FR 54. (1) to (6) x x x (7) The amount determined under the proviso to sub-rule (2) or under sub-rule (4) shall not less than the subsistence allowance and other allowances admissible under Rule 53. A harmonious reading of the aforesaid rules would clearly show that if the dismissal of an employee is set aside on the ground of violation of natural justice and he is fully exonerated, then the pay and allowances for the intervening period from the date of dismissal to that of reinstatement cannot be less than subsistence allowance. Therefore, the respondents are under obligation to pay the applicants the pay and allowances of the intervening period from the date of dismissal to that of reinstatement as per the provisions contained in the aforesaid Fundamental Rules. Moreover, the applicants, as per the order of this Tribunal in OA 535-A/2004 and OA 656/2004, were entitled for all consequential benefits. Though the respondents have filed the review application against the aforesaid order but it was dismissed. Further, the Honble High Court has set aside the order of dismissal of the applicant from service on the ground of non-compliance of the principle of natural justice and for the entire intervening period, the applicants were out of service only because of the wrongful action of the respondents. As per the findings of the High Court, the applicants could not have been denied the pay and allowances for the intervening period from the date of dismissal to the date of reinstatement as the said period cannot be treated as not spent on duty as because of the denial of principles of natural justice, the applicants are reinstated back in service and thus it has been established that the applicants were wrongfully restrained from discharging their duties and the same has been upheld by the adjudication before the Honble High Court.

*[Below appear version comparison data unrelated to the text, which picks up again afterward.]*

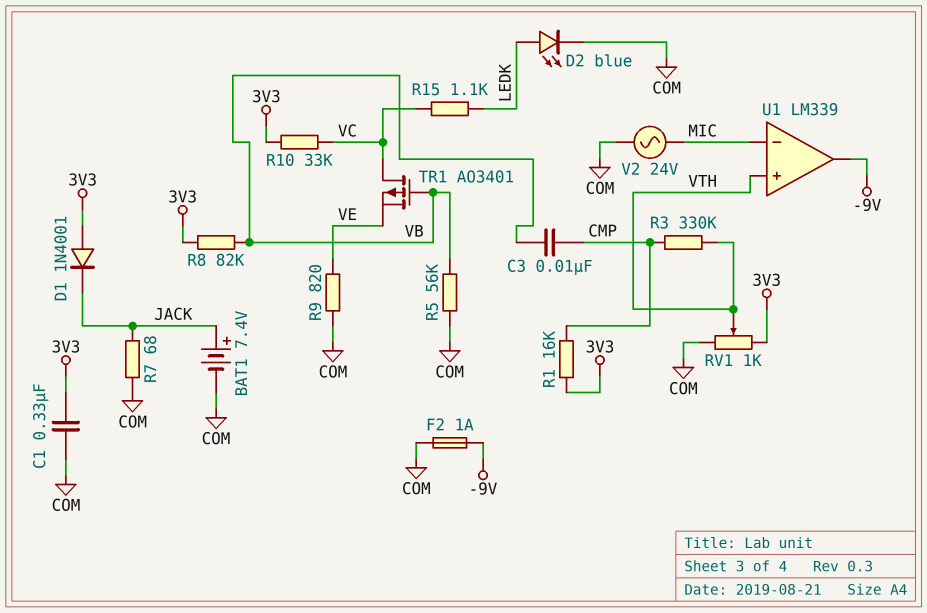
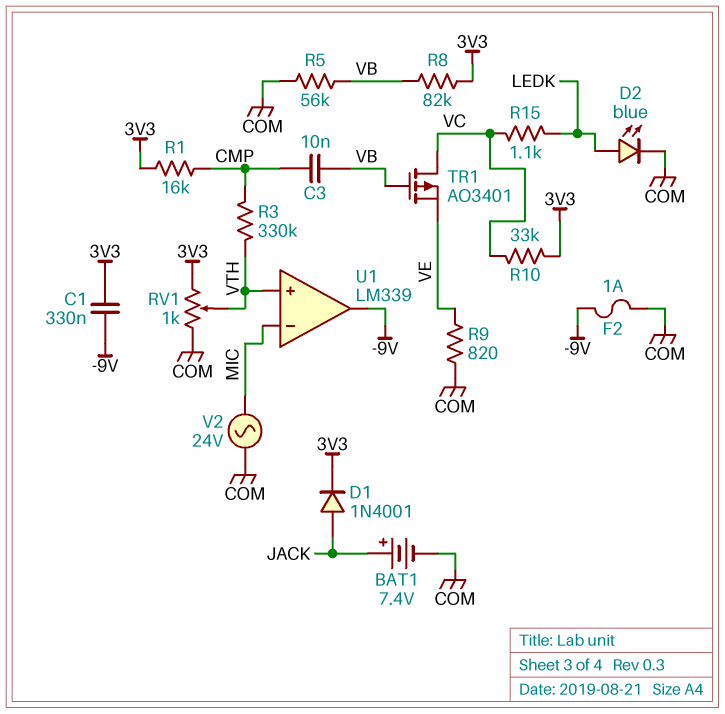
C1: 330nF (3V3, COM) -> 330nF (-9V, 3V3)
D1: diode 1N4001 (A 3V3, K JACK) -> diode 1N4001 (A JACK, K 3V3)
R7: 68 (COM, JACK) -> none

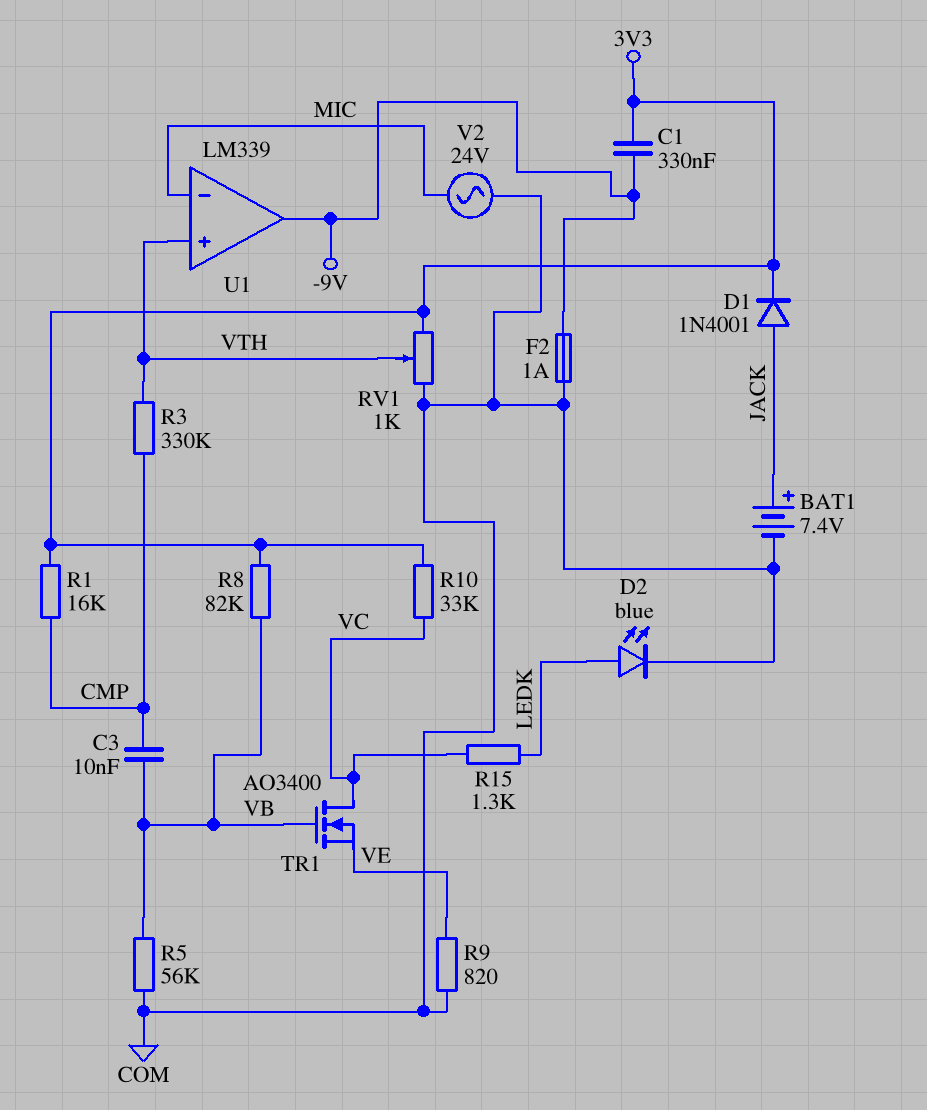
R15: 1.1k (LEDK, VC) -> 1.3k (LEDK, VC)
TR1: PMOS AO3401 (G VB, D VC, S VE) -> NMOS AO3400 (G VB, D VC, S VE)

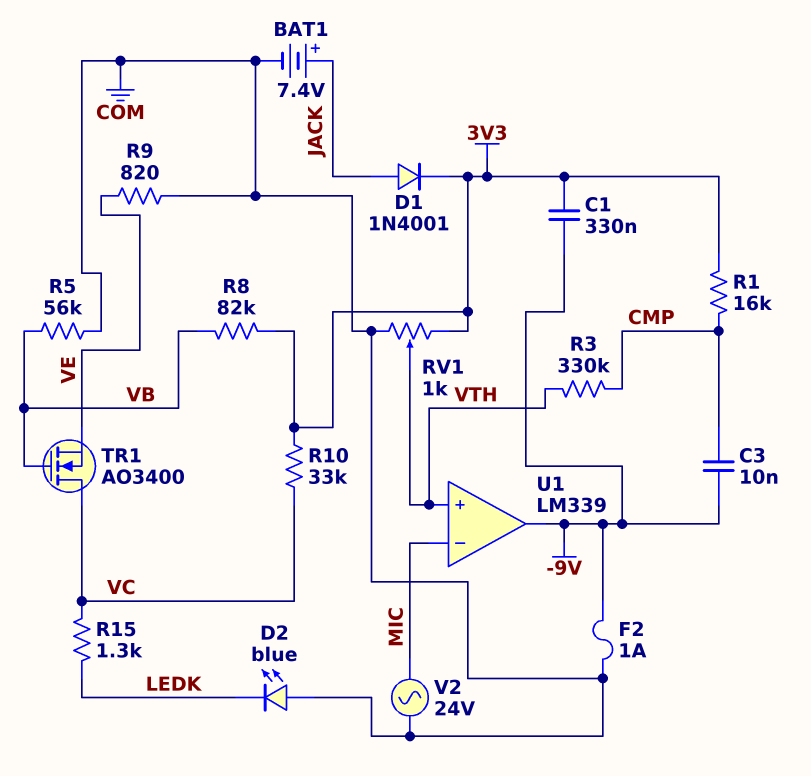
C3: 10nF (CMP, VB) -> 10nF (-9V, CMP)
D2: LED blue (A LEDK, K COM) -> LED blue (A COM, K LEDK)

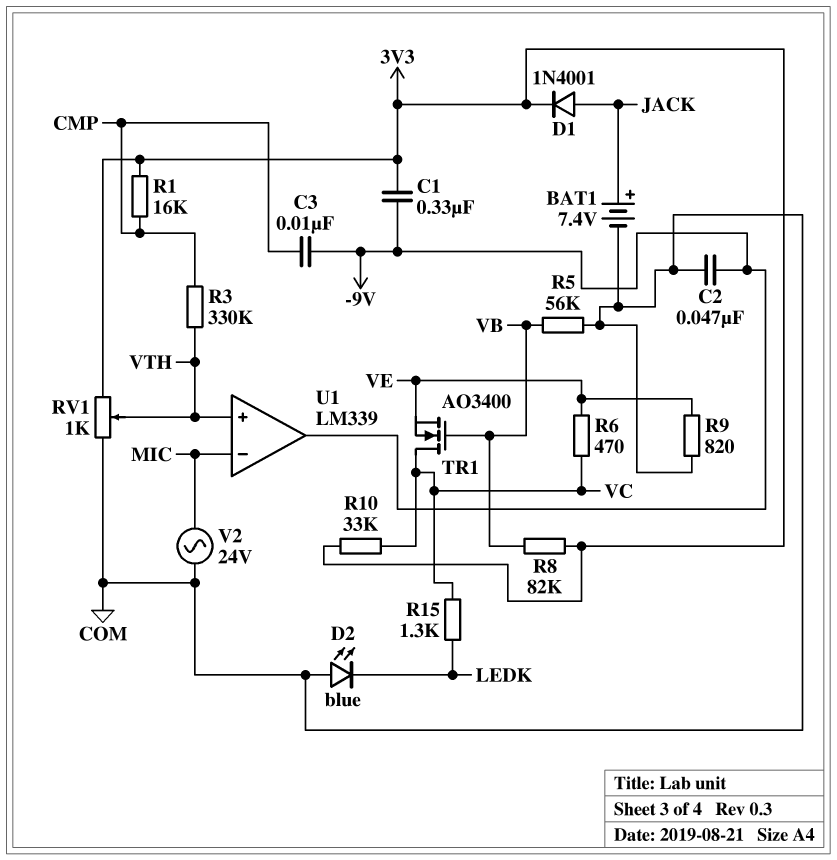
C2: none -> 47nF (-9V, COM)
F2: 1A (-9V, COM) -> none
R6: none -> 470 (VC, VE)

9. We, in the above facts and circumstances of the case, allow this OA and set aside the impugned Annexure A-1 and A-2 orders dated 19.04.2011 and 23.06.2011 and direct the respondents to treat the intervening period of the applicants from the date of dismissal to that of reinstatement as spent on duty for all intents and purposes. The respondents shall also grant the applicants 50% of pay and allowances for the intervening period from the date of dismissal to that of reinstatement with all consequential benefits. The aforesaid directions shall be complied with within a period of one month from the date of receipt of a copy of this order. There shall be no order as to costs.